#### Supplied text
* START *
Photographer Lori Nix in her studio
This is the first article in a new section we’re starting here at Feature Shoot in which we take you behind-the-scenes and inside the lives of photographers and show you the inner workings of their studios.
For fine art photographer Lori Nix, the process of making a single photograph can take many months of work, day in and day out, building elaborate miniature fictional landscapes or urban ruins, often alongside her partner and longtime collaborator Kathleen Gerber. After constructing her intricate and uncanny dioramas, Nix starts in on bringing them to life with her camera. Her days are filled to the brim with emails, commercial assignments, and meticulously executed fine art endeavors, but she does what she loves. Photos by Tahir Karmali for Feature Shoot.
Up and At ’Em I generally wake up around 7am. I usually lay in bed for a few minutes as I think about what needs to get done that day. My cat Merman greets me in the hallway, and then I must have coffee, which my partner Kathleen has already made. Breakfast is usually nothing fancy, but we’re on a meat and cheese kick after a visit to Germany earlier this year. We don’t really have a functional kitchen table; it’s more of a storage surface, so we clear a spot at the worktable in the living room and eat there while we watch the morning news.
First Things First Email and the New York Times online are my early morning reading. Email especially sets the tone for what has to happen that day. Anything time-sensitive or anything anyone needs from me takes precedence. My commute is only about 10 feet, from bedroom to living room, as Kathleen and I work out of our apartment. We used to say that we worked where we live. Now living where we work is more accurate. Kathleen and I do 99% of the work ourselves, but there have been times where we have brought in extra help as needed. We find it to be a difficult thing. We would both rather be making things than managing others, and we’ve learned that we work very instinctually, which makes it tricky to give direction well. We usually get to serious work about 9am.
Home Sweet Home People either love our apartment because there is so much to look at, or it makes them incredibly anxious. The halls are lined with framed and boxed photographs and sheets of Styrofoam and cardboard. The walls of the living room have shelves with small storage bins and small props kept from completed scenes. We have lots of small-scale wood, plexiglass rods, plastic sheeting and paints. In short, we have a lot of stuff. We have two main rooms for working at home. The living room has two large work tables and the second room has a large square work table, an area for spraying paint, and a row of miniature power tools- chop saw for metal, chop saw for wood and plastic, a drill press, and a bench grinder. They are such time savers! We usually have the radio or TV on while we work.
* END *
#### Required actions
a: From the article on Lori Nix, extract the passage word for word. Begin at "For fine art" and stop after "for Feature Shoot.".
b: Write the next portion of the article on Lori Nix's working day, starting after its final sentence.
The rows after this point are separate from the article on Lori Nix.

#### Information given
* START *
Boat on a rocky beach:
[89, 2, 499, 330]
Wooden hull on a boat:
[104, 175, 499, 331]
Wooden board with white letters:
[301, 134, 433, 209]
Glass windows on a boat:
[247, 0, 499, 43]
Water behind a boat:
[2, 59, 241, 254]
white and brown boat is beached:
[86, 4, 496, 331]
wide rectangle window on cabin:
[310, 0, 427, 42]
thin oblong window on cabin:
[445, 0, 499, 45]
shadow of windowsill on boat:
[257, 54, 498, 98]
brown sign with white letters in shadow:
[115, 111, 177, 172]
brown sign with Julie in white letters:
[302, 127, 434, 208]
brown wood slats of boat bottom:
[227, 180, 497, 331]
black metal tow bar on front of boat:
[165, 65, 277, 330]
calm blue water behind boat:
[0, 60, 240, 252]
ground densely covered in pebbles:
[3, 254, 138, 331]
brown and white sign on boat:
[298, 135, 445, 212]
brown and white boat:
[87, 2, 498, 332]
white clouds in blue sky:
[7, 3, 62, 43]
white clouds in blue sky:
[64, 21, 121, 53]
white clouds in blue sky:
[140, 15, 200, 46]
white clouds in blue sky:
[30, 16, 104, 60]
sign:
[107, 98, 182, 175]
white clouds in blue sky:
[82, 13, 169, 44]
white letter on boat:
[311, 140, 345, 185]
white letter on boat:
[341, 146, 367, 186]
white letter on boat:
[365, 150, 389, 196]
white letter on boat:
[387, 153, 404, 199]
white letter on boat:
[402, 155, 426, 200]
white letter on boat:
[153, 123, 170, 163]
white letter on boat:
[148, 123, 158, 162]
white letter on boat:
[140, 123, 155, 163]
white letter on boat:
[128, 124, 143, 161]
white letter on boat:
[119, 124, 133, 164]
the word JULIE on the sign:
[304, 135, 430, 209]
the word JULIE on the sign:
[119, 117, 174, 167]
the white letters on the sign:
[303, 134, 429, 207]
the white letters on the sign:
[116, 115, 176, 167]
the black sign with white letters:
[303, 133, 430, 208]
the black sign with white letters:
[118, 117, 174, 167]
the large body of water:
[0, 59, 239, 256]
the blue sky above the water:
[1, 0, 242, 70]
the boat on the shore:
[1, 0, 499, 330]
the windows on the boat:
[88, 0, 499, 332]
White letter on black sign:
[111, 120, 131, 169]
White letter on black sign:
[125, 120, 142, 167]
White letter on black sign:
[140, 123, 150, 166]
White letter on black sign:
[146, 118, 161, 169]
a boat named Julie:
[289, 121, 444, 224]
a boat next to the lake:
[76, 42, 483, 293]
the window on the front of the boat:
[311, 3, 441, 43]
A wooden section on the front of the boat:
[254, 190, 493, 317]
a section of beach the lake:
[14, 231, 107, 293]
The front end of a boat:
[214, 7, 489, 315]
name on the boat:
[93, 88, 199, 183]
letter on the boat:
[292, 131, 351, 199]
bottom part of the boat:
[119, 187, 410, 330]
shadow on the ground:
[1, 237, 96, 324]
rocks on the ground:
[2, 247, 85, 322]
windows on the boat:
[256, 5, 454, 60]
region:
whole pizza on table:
* END *
* START *
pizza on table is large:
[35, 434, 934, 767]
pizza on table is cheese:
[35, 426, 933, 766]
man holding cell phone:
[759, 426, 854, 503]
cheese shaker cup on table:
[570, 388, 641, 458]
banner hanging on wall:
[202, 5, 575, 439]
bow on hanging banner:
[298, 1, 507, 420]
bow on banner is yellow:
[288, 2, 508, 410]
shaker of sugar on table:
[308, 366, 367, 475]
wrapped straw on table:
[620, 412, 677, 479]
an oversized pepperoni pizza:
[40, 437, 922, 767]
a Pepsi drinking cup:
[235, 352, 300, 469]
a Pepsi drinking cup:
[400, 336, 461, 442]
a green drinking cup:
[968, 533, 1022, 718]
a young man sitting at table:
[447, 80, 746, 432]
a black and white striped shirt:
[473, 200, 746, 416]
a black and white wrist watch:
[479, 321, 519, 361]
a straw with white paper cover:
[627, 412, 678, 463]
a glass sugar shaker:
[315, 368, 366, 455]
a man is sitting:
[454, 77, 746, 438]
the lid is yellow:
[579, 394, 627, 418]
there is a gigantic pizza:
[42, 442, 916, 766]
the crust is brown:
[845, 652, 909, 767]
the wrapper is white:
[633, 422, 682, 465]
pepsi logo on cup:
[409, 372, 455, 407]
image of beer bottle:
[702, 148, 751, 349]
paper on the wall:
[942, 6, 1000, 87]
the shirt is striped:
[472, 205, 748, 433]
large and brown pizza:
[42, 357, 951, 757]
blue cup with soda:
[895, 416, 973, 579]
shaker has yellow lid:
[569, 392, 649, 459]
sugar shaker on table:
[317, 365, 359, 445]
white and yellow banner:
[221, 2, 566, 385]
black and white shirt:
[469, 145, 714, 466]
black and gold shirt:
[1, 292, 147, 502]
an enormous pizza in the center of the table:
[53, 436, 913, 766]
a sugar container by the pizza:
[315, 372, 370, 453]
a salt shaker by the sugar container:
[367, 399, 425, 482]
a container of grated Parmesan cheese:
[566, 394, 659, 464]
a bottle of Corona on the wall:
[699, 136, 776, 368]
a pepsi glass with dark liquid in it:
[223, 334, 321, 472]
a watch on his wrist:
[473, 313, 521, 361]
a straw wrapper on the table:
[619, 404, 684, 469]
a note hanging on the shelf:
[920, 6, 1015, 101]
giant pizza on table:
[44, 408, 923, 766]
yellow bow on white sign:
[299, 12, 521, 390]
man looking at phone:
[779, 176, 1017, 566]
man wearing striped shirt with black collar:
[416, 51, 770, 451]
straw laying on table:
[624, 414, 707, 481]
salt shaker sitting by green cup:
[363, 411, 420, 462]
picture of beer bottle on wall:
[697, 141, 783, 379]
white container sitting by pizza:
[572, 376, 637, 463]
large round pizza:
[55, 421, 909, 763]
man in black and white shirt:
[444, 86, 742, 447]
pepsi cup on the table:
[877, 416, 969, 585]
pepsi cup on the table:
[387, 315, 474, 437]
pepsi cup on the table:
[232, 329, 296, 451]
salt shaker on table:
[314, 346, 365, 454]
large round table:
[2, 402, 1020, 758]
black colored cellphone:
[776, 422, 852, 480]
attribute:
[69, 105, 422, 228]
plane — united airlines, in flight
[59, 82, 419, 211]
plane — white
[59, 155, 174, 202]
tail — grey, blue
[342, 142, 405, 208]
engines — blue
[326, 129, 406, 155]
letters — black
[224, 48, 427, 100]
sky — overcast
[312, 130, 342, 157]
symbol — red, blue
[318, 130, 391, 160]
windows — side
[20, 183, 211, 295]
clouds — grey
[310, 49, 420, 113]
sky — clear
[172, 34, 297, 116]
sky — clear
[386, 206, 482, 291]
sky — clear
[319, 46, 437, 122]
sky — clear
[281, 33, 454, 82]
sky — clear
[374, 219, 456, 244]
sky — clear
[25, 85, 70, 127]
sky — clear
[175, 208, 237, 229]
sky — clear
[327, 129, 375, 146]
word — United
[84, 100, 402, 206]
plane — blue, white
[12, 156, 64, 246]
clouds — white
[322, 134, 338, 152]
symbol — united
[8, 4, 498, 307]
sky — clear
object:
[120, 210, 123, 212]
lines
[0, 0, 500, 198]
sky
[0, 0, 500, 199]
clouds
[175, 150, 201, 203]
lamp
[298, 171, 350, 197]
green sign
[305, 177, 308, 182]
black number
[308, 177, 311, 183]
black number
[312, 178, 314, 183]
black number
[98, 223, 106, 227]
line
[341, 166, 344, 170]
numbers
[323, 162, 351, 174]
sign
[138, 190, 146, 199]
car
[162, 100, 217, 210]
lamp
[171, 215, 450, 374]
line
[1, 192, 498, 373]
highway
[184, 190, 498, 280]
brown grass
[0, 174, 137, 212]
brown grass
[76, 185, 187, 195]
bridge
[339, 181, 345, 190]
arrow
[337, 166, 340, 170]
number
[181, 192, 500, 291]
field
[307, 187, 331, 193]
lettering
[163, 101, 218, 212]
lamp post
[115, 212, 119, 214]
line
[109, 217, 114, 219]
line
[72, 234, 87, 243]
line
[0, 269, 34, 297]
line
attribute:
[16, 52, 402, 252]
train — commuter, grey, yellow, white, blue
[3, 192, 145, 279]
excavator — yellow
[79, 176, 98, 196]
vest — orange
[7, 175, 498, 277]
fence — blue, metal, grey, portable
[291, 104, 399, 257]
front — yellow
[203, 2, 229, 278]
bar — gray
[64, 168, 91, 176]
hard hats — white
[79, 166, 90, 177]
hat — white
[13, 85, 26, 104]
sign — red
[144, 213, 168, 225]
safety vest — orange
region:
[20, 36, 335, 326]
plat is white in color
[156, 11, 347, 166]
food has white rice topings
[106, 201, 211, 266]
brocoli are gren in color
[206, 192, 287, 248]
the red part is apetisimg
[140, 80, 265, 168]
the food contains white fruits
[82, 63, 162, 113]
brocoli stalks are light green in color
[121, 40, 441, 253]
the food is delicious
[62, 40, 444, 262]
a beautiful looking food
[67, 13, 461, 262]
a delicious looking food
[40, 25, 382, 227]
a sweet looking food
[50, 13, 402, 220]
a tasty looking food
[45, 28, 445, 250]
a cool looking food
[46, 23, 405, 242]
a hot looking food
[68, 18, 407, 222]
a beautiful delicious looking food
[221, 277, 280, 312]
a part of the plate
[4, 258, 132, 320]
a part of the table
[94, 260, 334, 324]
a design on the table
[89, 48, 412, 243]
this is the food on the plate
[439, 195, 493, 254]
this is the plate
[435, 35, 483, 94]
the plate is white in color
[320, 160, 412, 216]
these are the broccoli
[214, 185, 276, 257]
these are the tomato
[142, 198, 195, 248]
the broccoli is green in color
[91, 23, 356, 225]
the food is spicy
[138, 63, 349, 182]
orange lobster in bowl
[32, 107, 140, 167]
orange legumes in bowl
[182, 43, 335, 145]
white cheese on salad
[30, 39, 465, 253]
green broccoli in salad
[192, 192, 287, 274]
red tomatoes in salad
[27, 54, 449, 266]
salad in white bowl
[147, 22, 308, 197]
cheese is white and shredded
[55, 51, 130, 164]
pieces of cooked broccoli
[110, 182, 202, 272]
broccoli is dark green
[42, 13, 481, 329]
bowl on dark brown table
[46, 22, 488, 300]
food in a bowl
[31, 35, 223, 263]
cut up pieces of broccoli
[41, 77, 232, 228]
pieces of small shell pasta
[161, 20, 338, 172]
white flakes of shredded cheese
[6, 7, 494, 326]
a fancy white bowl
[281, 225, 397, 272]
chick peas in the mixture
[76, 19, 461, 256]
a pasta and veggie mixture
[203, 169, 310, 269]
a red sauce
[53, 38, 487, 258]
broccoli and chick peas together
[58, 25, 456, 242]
* END *
* START *
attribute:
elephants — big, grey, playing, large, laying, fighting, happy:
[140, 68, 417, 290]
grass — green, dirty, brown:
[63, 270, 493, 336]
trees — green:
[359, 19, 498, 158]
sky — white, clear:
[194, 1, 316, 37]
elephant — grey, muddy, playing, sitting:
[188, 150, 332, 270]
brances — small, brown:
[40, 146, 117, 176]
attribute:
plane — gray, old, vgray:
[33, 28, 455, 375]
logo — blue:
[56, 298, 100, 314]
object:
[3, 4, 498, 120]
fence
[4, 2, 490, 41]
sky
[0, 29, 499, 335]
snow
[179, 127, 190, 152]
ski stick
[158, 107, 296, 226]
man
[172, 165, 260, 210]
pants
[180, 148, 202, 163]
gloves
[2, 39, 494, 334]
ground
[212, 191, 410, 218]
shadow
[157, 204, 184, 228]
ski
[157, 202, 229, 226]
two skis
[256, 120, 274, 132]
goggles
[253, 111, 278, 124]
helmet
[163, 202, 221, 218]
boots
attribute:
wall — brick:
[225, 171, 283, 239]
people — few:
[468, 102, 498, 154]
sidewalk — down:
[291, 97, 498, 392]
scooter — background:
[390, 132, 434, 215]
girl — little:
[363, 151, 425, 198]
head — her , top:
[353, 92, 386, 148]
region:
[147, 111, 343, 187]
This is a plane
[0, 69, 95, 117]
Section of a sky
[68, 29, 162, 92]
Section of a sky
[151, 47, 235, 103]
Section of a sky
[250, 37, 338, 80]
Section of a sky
* END *
#### Responses per task
a:
For fine art photographer Lori Nix, the process of making a single photograph can take many months of work, day in and day out, building elaborate miniature fictional landscapes or urban ruins, often alongside her partner and longtime collaborator Kathleen Gerber. After constructing her intricate and uncanny dioramas, Nix starts in on bringing them to life with her camera. Her days are filled to the brim with emails, commercial assignments, and meticulously executed fine art endeavors, but she does what she loves. Photos by Tahir Karmali for Feature Shoot.

b:
A New Space This year I also have a studio residency at Smack Mellon down in Dumbo. I have my own space and am able to work on one or two scenes at a time there. It has been very interesting to work there alone – Kathleen continues to work from the apartment on other projects. We have worked together in the same space for the past 15 years, so it’s been an adjustment for both of us, but in a positive way.
Break Time Lunch happens when and where it is convenient. It is usually determined by great hunger or being at a good stopping point in whatever is being constructed. We try to eat at home as much as possible, but there are those days of running around doing errands where there is no choice but to eat out. Slice of pizza, tacos, or sushi are the favorites.
Prep Time I really don’t shoot very often. Building the scenes takes up the bulk of the time in creating an image. Most of my days are spent constructing props and miniature landscapes. When I am ready to photograph a scene, I just pull out my lights and set up around the table in the studio. I have a good idea of the scale of the finished diorama and what my angle for shooting will be before I ever get started. With this in mind, I choose where to build the scene in the apartment. We have two good staging areas with different amounts of space surrounding them. I choose accordingly. The Smack Mellon studio has one main staging area.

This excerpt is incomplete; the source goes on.